Fraternité, métissage et diversité
“ Vive la Franc
e, pas celle que Le Pen veut, mais la vraie ”.
Cette réplique de Lilian Thuram à la dernière provocation raciste du chef de l’extrême droite, combien de fois l’avons-nous entendue, déclinée de diverses manières, en ces dernières chaudes nuits de victoires françaises au Mondial de football ! “ Vive la France ! ”, “ Allez les Bleus ”, criés par des jeunes explosant de joie dans les quartiers populaires de Seine-Saint-Denis ou des quartiers nord de Marseille. Des jeunes qui ressemblent tant à leurs héros, aux Zidane, Vieira, Ribery, Henry et tous les autres, à la France d’aujourd’hui, loin des fantasmes dangereusement entretenus par les faiseurs de peur de tout bord.

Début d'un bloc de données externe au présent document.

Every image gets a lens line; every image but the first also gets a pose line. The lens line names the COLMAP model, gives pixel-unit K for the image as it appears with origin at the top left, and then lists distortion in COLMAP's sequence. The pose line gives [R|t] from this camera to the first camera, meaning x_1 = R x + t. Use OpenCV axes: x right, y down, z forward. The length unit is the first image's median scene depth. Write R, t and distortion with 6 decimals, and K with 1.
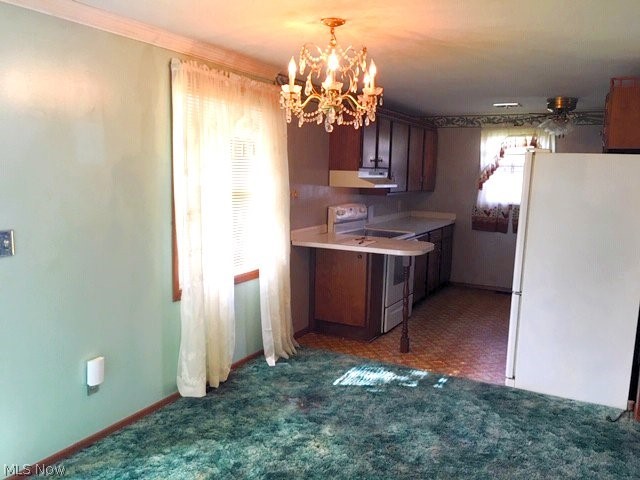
lens RADIAL K [[547.3, 0, 319.5], [0, 547.3, 242.1], [0, 0, 1]] dist [0.005055, -0.001918]
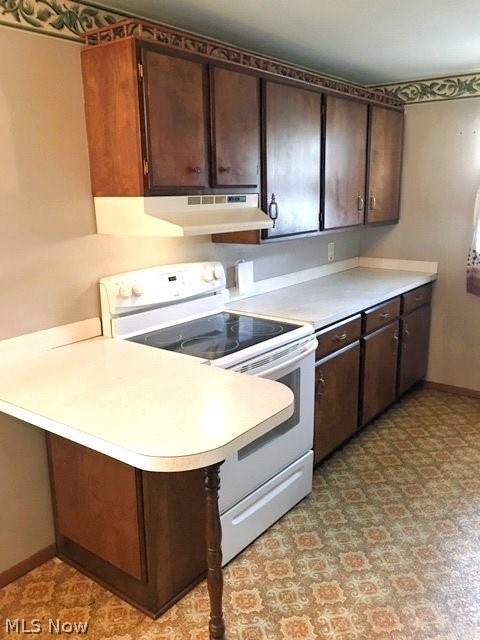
lens RADIAL K [[547.3, 0, 240.8], [0, 547.3, 317.9], [0, 0, 1]] dist [0.005055, -0.001918]
pose [[0.984570, 0.006886, -0.174854, 0.159303], [0.011083, 0.994766, 0.101579, -0.059433], [0.174638, -0.101950, 0.979340, 0.440824]]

En 1998, le triomphe des Bleus semblait avoir provoqué enfin une large reconnaissance de la richesse qu’apportent la diversité et le métissage de notre société, résumée alors par l’expression imagée : black, blanc, beur. Cette prise de conscience fut éphémère, vite battue en brèche par des politiques de discrimination et de stigmatisation de l’immigration, scandaleusement associée à l’insécurité et à la délinquance. Ces jeunes qui vibrent pour l’équipe de France et agitent le drapeau tricolore sont les mêmes que ceux qui se sont sentis insultés lorsque Sarkozy évoqua les “ racailles ” et promit le nettoyage au Karcher, ceux qui subissent des contrôles au faciès. Ces jeunes donnent aujourd’hui une leçon magistrale à un ministre de l’Intérieur postulant à la plus haute charge de l’État, qui a repris à son compte le slogan du FN, “ La France, aimez-la ou quittez-la ”.

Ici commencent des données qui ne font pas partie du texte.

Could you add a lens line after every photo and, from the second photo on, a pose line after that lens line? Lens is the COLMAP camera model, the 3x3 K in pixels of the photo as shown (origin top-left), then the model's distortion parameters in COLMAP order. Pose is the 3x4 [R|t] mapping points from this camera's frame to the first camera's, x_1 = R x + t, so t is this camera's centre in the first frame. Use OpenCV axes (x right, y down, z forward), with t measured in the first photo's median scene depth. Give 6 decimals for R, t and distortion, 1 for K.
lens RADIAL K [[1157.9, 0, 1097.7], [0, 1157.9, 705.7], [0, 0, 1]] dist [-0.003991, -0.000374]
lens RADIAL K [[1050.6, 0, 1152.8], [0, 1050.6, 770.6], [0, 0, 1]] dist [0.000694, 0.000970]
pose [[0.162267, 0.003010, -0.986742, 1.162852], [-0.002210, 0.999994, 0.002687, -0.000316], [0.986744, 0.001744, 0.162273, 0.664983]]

À la vérité, le chef de l’UMP s’est-il vraiment demandé s’ils aimaient la France, ces écoliers et collégiens dont les parents sont privés de papiers et qui sont menacés d’expulsion en cette fin d’année scolaire ? Un saisissant contraste oppose le climat de fraternité joyeuse qui semble gagner des millions de Français en ces jours de coupe du monde et la politique d’un gouvernement qui a oublié ce qu’humanité veut dire. Après la loi CESEDA, qui fait de l’immigré une ressource pour le patronat, que l’on choisit selon les besoins de celui-ci, à qui l’on tente d’empêcher le mariage en France et dont l’expulsion vers le pays d’origine est facilitée, la traque des enfants de sans-papiers constitue une nouvelle honte pour la France.

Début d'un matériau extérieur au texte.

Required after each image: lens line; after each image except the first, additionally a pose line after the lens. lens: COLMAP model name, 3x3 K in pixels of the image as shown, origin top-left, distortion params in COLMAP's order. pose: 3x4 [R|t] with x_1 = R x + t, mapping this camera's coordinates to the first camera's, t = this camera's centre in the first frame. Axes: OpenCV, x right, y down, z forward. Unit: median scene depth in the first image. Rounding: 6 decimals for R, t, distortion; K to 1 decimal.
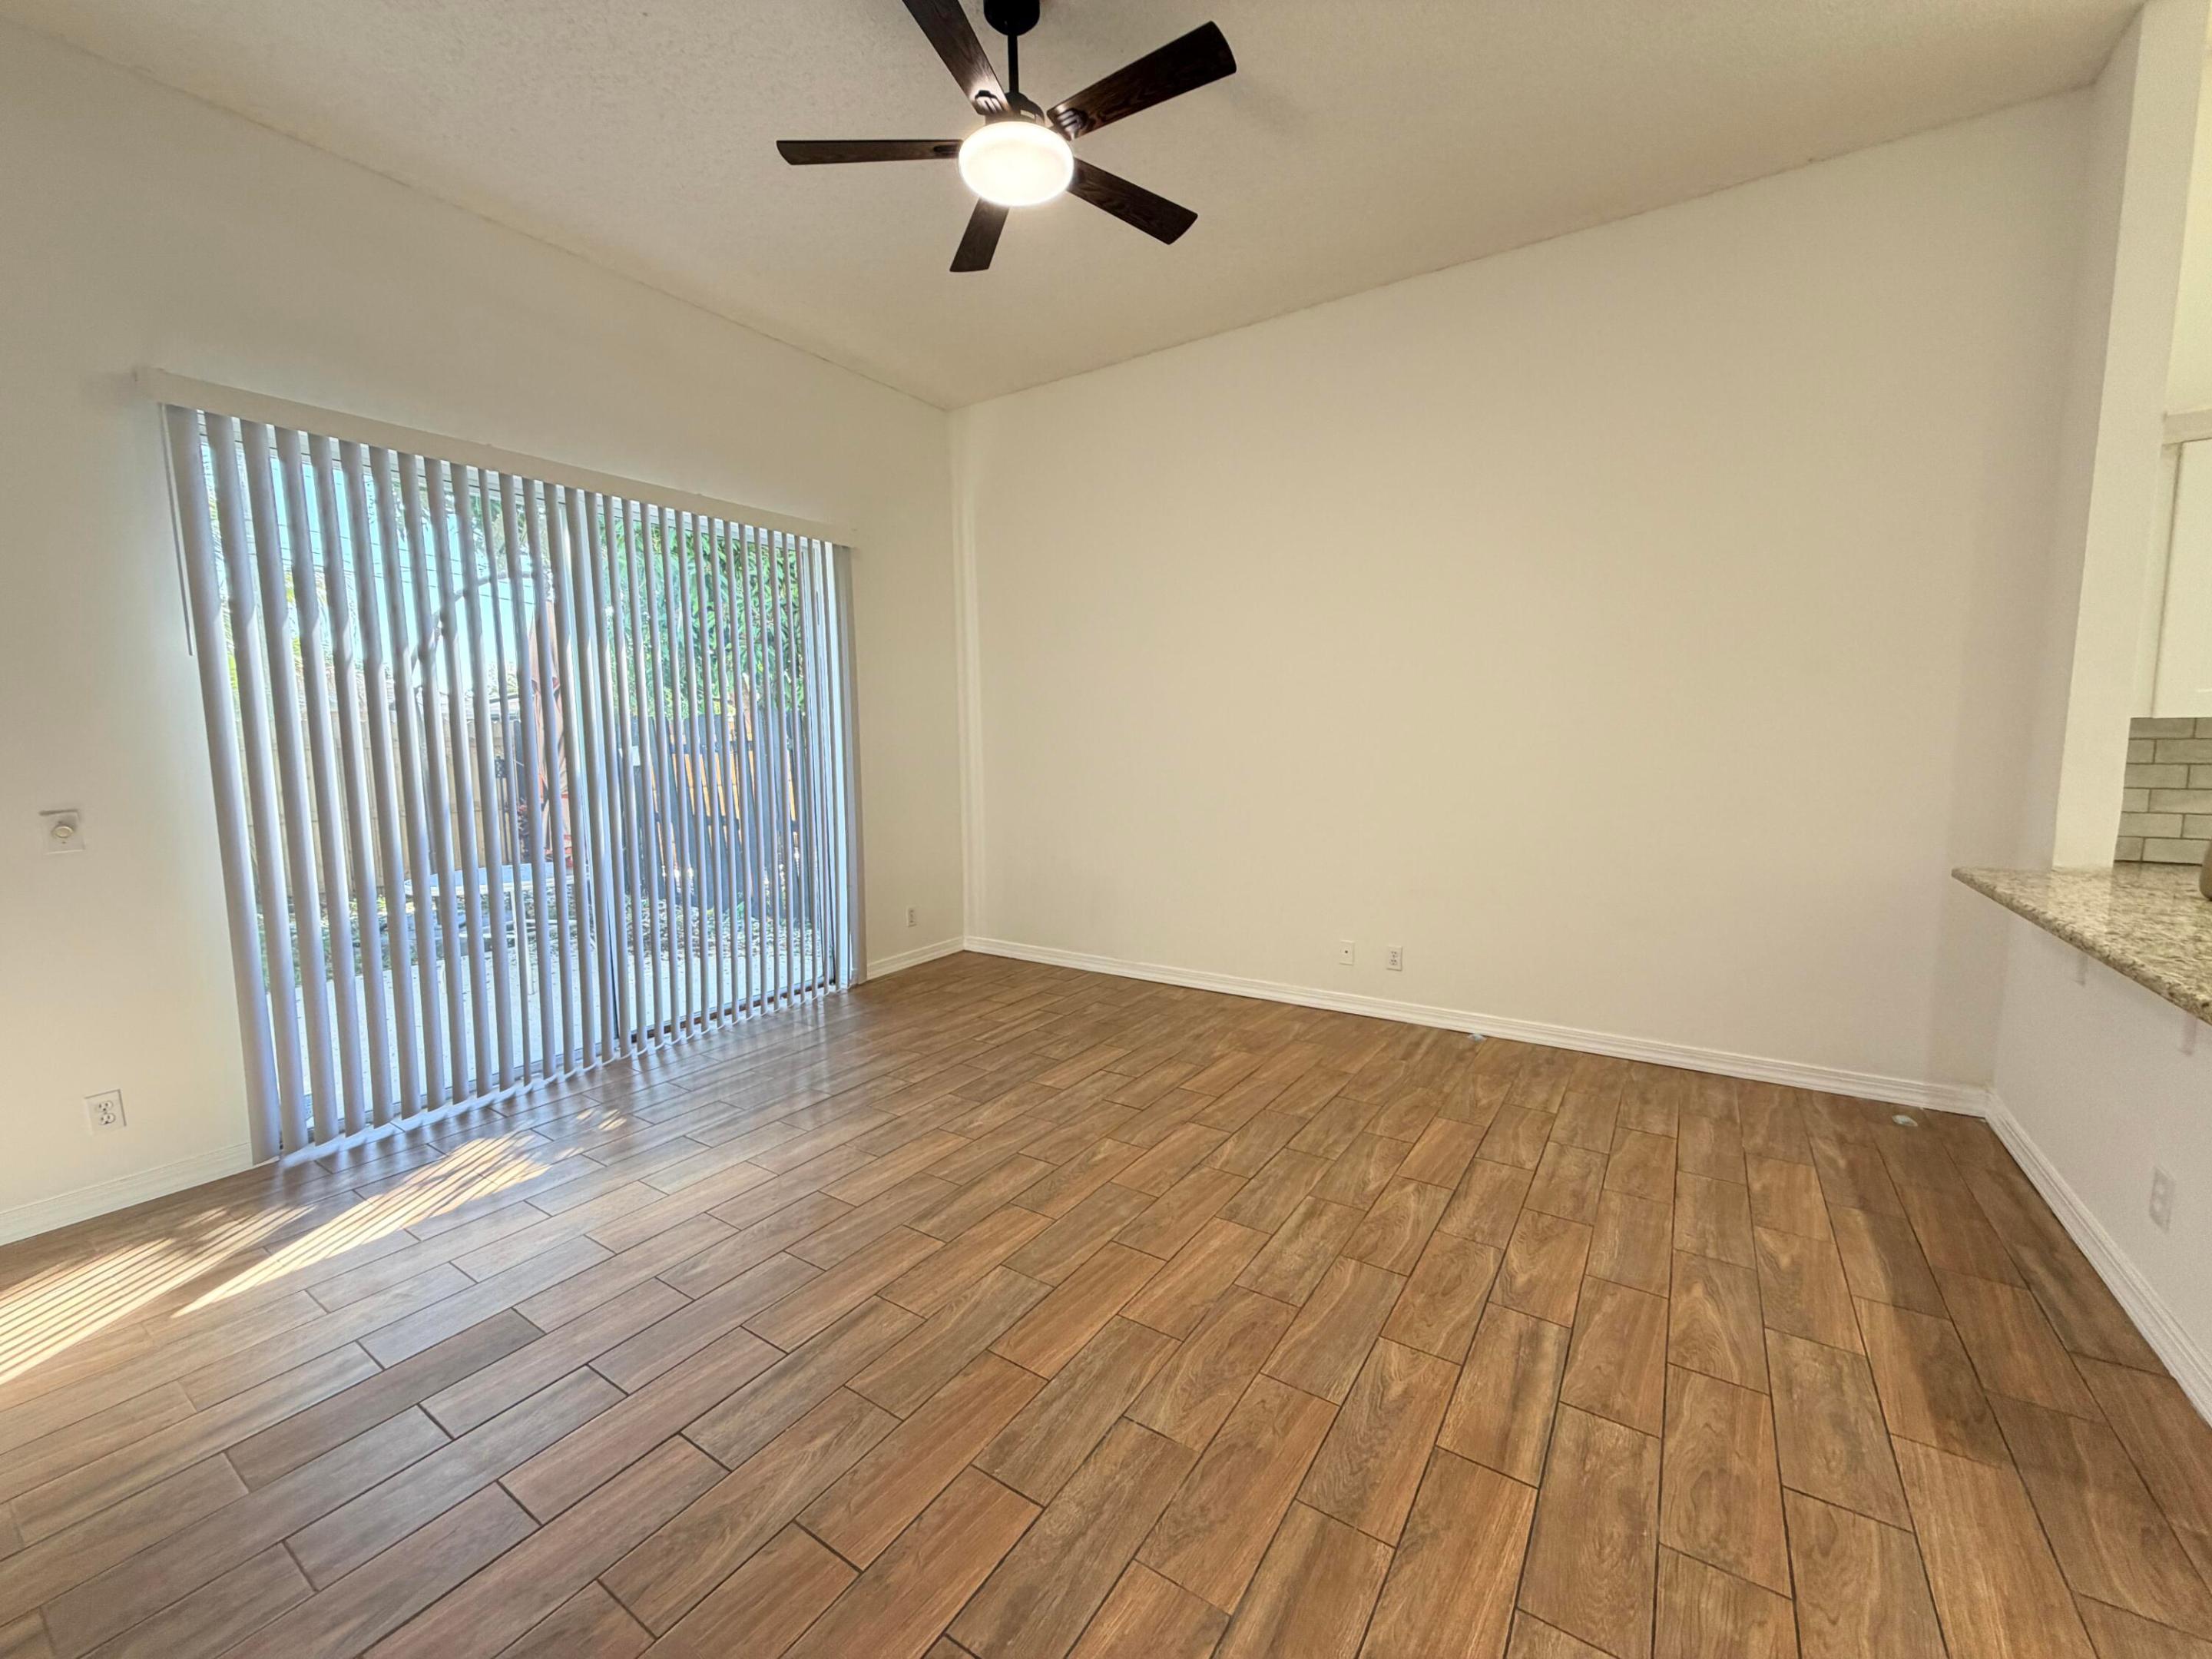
lens RADIAL K [[883.5, 0, 1100.7], [0, 883.5, 828.8], [0, 0, 1]] dist [0.000427, 0.000285]
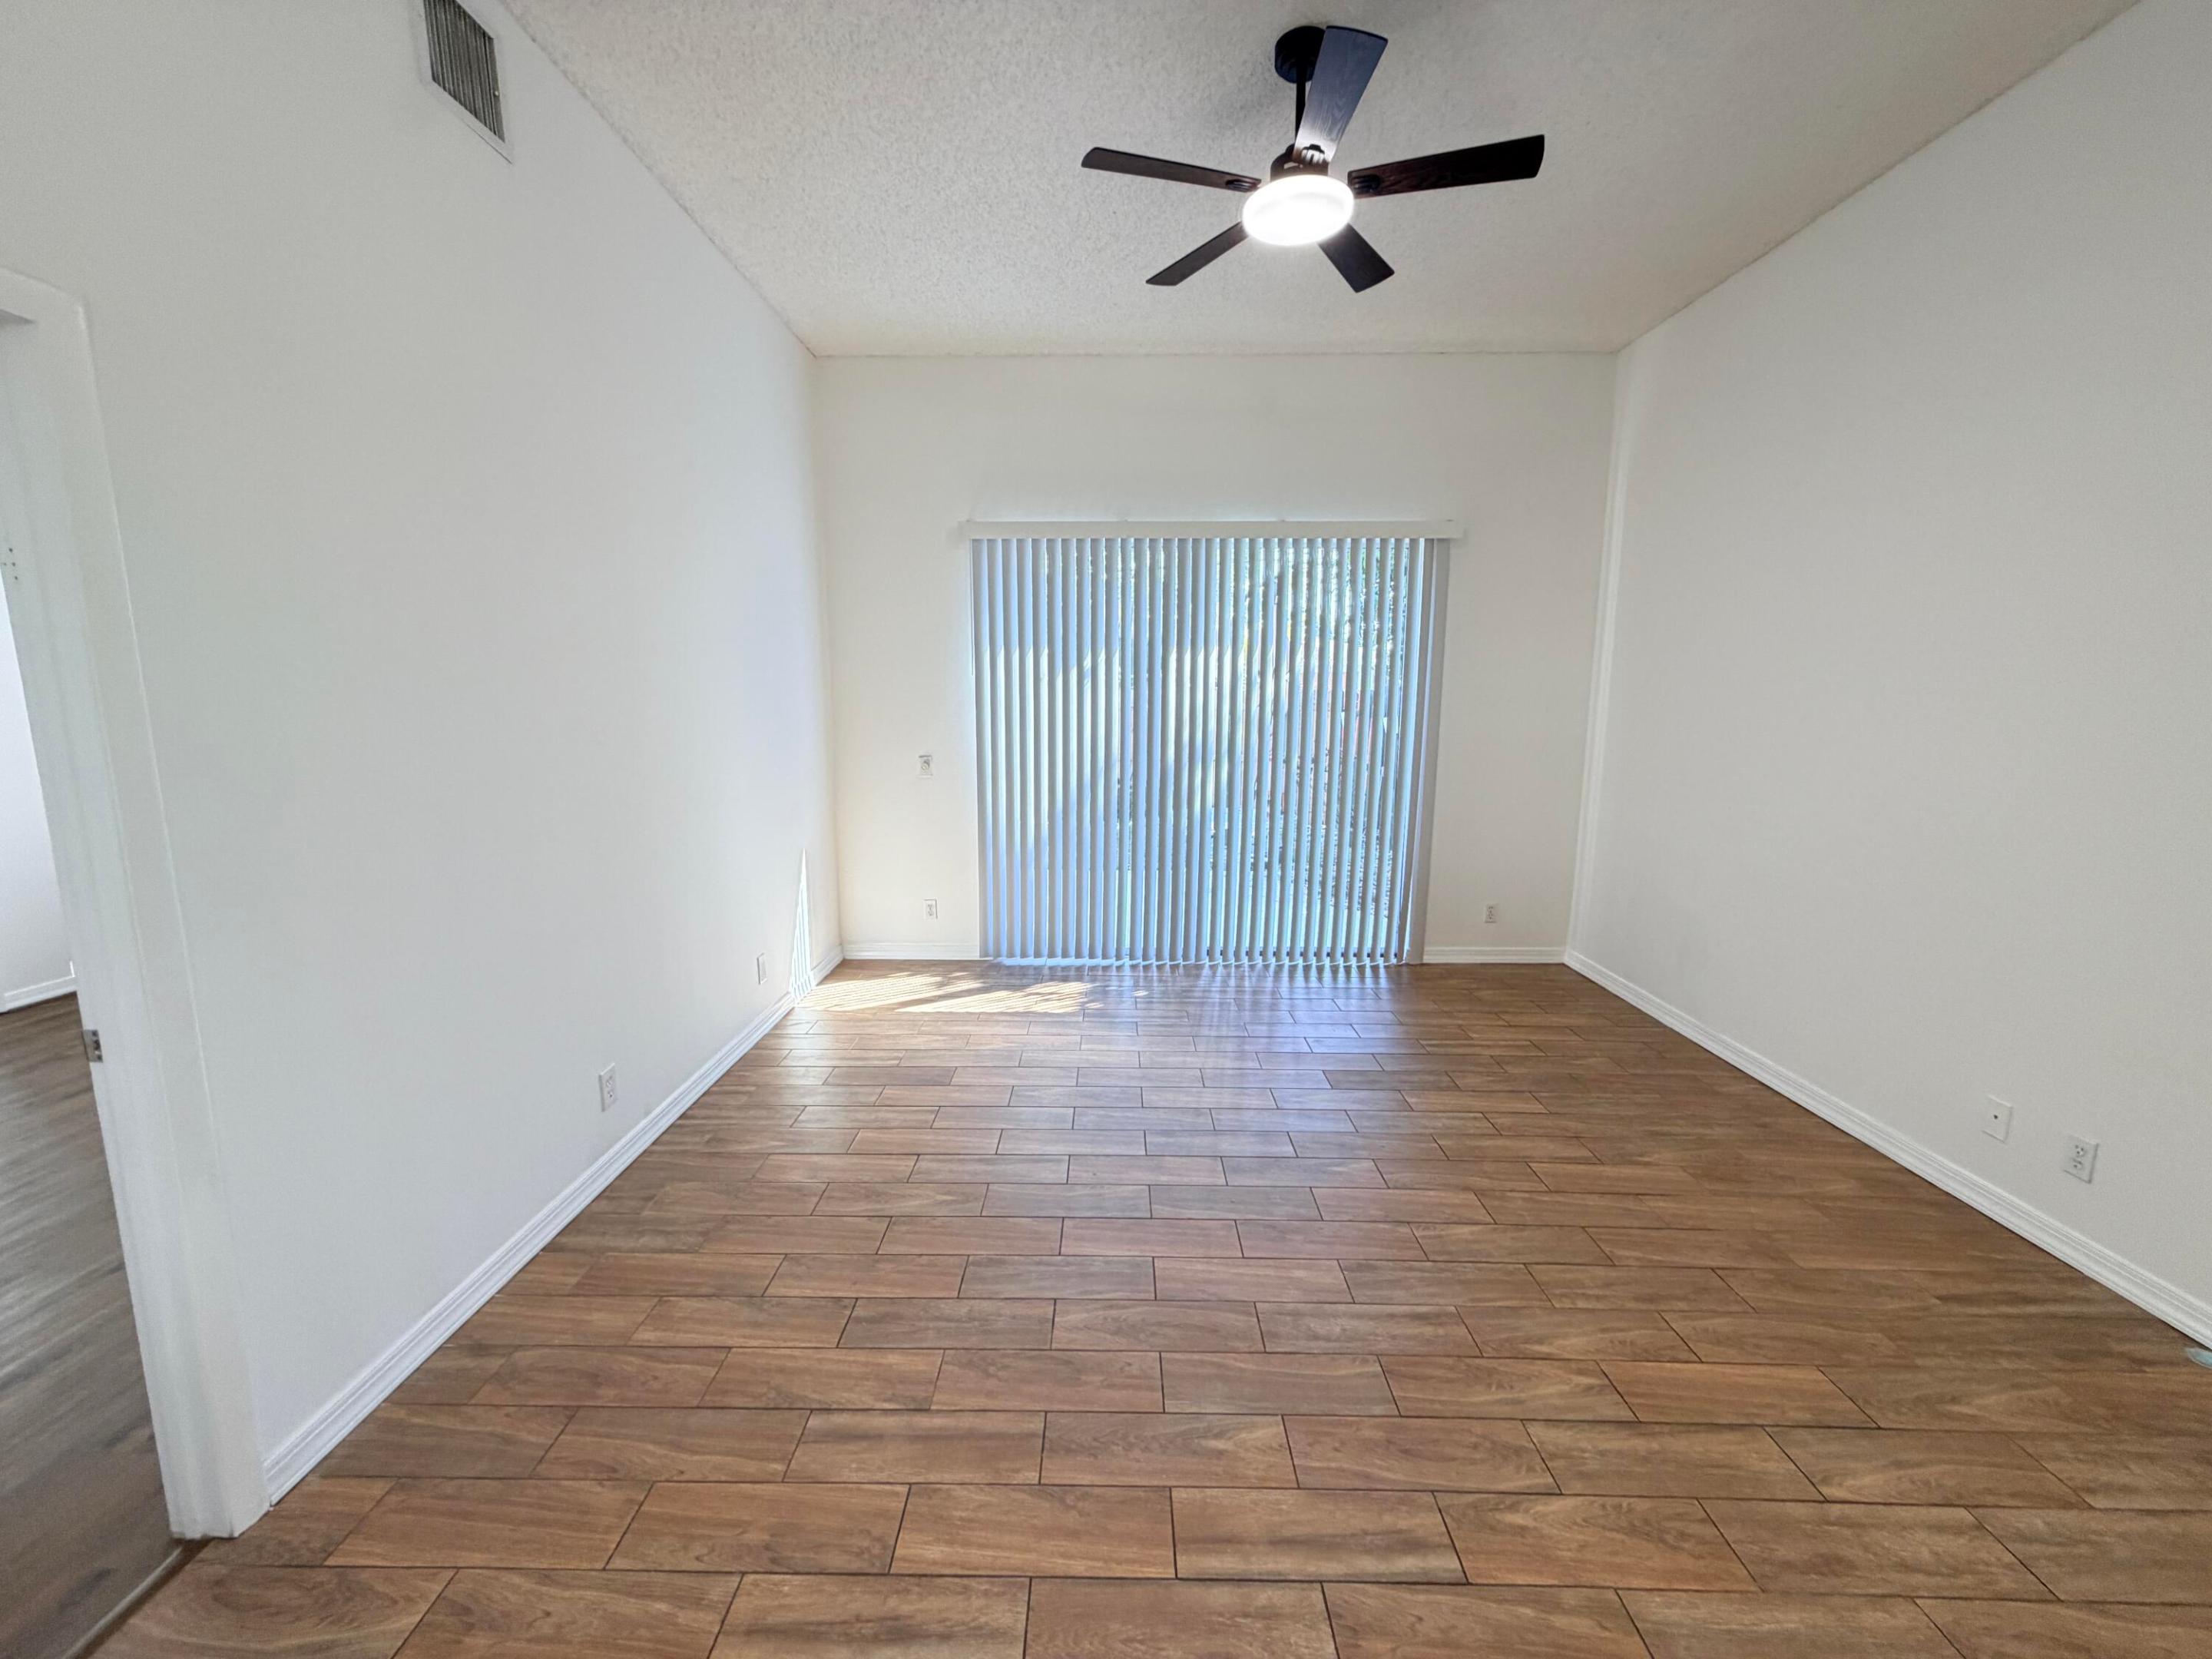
lens RADIAL K [[883.5, 0, 1098.4], [0, 883.5, 828.1], [0, 0, 1]] dist [0.000427, 0.000285]
pose [[0.544239, 0.142269, -0.826779, 0.687702], [-0.099761, 0.989498, 0.104600, -0.101686], [0.832978, 0.025553, 0.552717, 0.220627]]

Mais Sarkozy a nettement sous-estimé la colère qu’allait provoquer sa décision. Ces enfants ont été placés sous protection citoyenne dans chaque école, dans chaque quartier. Avec le Réseau éducation sans frontières, des milliers de citoyens, élus de gauche, syndicalistes, enseignants parrainent des enfants, s’engagent à les soutenir, à les accompagner et le cas échéant à les cacher, au risque de s’exposer eux-mêmes à des poursuites judiciaires. Devant un acte de résistance civique d’une telle ampleur, soulignée par les dizaines de milliers de manifestants qui ont défilé samedi à Paris et dans d’autres villes, le gouvernement se voit contraint de manœuvrer en recul, laissant espérer des régularisations aux familles qui en feront la demande, selon des critères toutefois fort imprécis. Au-delà de la date butoir du 13 août, la chasse aux enfants peut s’ouvrir et si la vigilance populaire se relâche les milliers de familles qui ont attendu de longues heures devant les préfectures risqueraient de s’être précipitées dans la gueule du loup.
Tout cela ne serait pas très sportif et les Français, rassemblés derrière une équipe incarnant la fraternité et la diversité, ne sauraient laisser des gendarmes se saisir des enfants d’immigrés.